Monday, April 26, 2021

Resisting Growth

     "Author and Presbyterian minister Eugene Petersen was quoted in an interview as saying, 'The assumption of spirituality is that always God is doing something before I know it. So the task is not to get God to do something I think needs to be done, but to become aware of what God is doing so that I can respond to it and participate and take delight in it.'
    This is the motivation behind waiting prayer. We place ourselves in postures of the heart, in the stillness that enables us to become aware of what God is doing so that we can gradually say yes to it with our whole being." (Kidd, p. 129)*

What do you make of this spiritual insight?  

Shifting the preferred, modern mindset of being in control to letting go and trusting God is often a difficult journey.  I suspect it was tough in ancient times too.  Take Daniel, for example.  A young man at he prime of life and with plans is suddenly taken captive and relocated to a foreign country and culture where he lived thereafter.  

Franciscan priest and author Richard Rohr describes the spiritual transformation process as moving from order to disorder to reorder.  Often suffering triggers transformation.  Often waiting prayer is involved as we process, adjust, and eventually receive unexpected happiness.

Kidd, S. M. When the heart waits: Spiritual direction for life's sacred questions. New York, NY: HarperOne, 1990.

Glacial Grooves, Lake Erie


Wednesday, April 7, 2021

God's Kingdom Arrives

Cross on Stone Church

In N. T. Wright's How God Became King: The Forgotten Story of the Gospels, we are reminded that Matthew, Mark, Luke, and John all tell the same story.  They describe a new kind of king who changed the world.  Jesus is the suffering servant (Isaiah 40-55) and the son of man (Daniel 7) who completed the historical mission of the nation of Israel.  Jesus ushered in God's kingdom on the cross; heaven and earth met in Jesus.  God's kingdom differs from worldly kingdoms in the tactics it uses.  Telling the truth is God's weapon; whereas empires rely on fighting, violence, and injustice (p. 146).  On the cross, Jesus the king crushed the opposition.  

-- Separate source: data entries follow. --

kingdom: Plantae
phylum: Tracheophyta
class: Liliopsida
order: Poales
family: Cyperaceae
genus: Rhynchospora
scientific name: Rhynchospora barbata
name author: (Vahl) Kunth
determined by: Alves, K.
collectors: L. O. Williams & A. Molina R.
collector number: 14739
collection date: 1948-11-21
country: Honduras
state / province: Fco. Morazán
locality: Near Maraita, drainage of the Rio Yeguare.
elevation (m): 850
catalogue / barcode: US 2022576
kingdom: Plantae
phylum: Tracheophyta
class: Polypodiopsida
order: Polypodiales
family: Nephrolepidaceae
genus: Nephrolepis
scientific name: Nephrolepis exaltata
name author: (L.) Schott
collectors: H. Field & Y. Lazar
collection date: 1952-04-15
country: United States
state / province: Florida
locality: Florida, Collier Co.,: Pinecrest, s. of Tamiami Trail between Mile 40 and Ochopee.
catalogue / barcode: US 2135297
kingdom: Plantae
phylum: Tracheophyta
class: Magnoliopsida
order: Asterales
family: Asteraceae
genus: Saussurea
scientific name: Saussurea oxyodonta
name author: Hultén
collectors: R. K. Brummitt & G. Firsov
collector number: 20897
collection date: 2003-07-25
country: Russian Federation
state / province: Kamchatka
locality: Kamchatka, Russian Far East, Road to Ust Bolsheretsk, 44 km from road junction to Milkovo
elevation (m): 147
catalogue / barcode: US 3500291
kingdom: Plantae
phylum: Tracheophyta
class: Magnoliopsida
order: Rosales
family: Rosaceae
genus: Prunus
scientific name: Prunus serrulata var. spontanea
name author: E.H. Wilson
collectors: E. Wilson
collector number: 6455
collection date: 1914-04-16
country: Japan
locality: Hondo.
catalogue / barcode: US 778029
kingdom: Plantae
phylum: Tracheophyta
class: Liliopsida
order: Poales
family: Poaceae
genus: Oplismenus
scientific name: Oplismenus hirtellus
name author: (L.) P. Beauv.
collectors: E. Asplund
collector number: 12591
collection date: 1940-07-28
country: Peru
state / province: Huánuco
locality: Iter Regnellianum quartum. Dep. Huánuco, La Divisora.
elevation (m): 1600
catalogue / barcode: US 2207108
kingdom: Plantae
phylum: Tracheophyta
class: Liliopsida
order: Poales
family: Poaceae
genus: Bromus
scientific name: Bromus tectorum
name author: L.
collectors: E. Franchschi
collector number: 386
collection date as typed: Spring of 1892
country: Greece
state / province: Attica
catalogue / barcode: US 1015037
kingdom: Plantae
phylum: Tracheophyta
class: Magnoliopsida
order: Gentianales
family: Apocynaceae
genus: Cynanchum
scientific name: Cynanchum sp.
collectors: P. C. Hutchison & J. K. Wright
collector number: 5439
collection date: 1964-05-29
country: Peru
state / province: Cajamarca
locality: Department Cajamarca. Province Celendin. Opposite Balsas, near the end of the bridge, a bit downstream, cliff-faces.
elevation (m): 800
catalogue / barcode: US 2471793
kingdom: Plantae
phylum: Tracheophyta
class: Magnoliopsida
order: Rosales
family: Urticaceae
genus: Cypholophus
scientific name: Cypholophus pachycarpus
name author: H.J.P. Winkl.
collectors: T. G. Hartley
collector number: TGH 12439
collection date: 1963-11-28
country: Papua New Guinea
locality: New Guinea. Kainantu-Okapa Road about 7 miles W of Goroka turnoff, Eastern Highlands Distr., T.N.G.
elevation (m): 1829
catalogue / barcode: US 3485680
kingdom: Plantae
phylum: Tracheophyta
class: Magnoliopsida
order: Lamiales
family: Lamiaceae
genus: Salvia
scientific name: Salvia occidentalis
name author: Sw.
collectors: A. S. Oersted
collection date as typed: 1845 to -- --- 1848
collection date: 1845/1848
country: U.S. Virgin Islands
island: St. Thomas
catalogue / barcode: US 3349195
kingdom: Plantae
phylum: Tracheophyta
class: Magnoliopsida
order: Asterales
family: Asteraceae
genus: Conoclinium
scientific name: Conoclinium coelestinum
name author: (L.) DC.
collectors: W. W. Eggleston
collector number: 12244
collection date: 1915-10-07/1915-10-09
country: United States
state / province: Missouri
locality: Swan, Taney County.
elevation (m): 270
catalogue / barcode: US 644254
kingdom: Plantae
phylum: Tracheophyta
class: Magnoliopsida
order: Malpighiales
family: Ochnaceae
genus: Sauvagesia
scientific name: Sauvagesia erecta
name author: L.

"Then comes the end, when he hands over the kingdom to God the Father, after he has destroyed every ruler and every authority and power. For he must reign until he has put all his enemies under his feet. The last enemy to be destroyed is death." 1 Cor. 15:24-26

The cross, then, is mainly about Jesus as king.  Too often, Western Christianity has wrongly emphasized the personal aspect of Jesus atoning for our sins on the cross, so that believers can get into heaven.  Much more was going on than personal salvation.  

"The gospels were all about God becoming king, but the creeds are focused on Jesus being God." (p.20) The Christian creeds such as The Apostles' Creed and Nicene Creed summarize theological agreement among early Christians on debated issues.  The creeds don't address what Jesus was doing between his "miraculous birth and saving death, resurrection, and ascension" (p. 20).  Jesus' teaching and public career, detailed in the gospels, are missing from the creeds.  

Invest time in reading and praying the gospels.  Place scripture above tradition.  Become an agent of renewal, making the kingdom a reality.

Wright, N.T.  How God became king: The forgotten story of the gospels. New York, NY: HarperOne, 2012.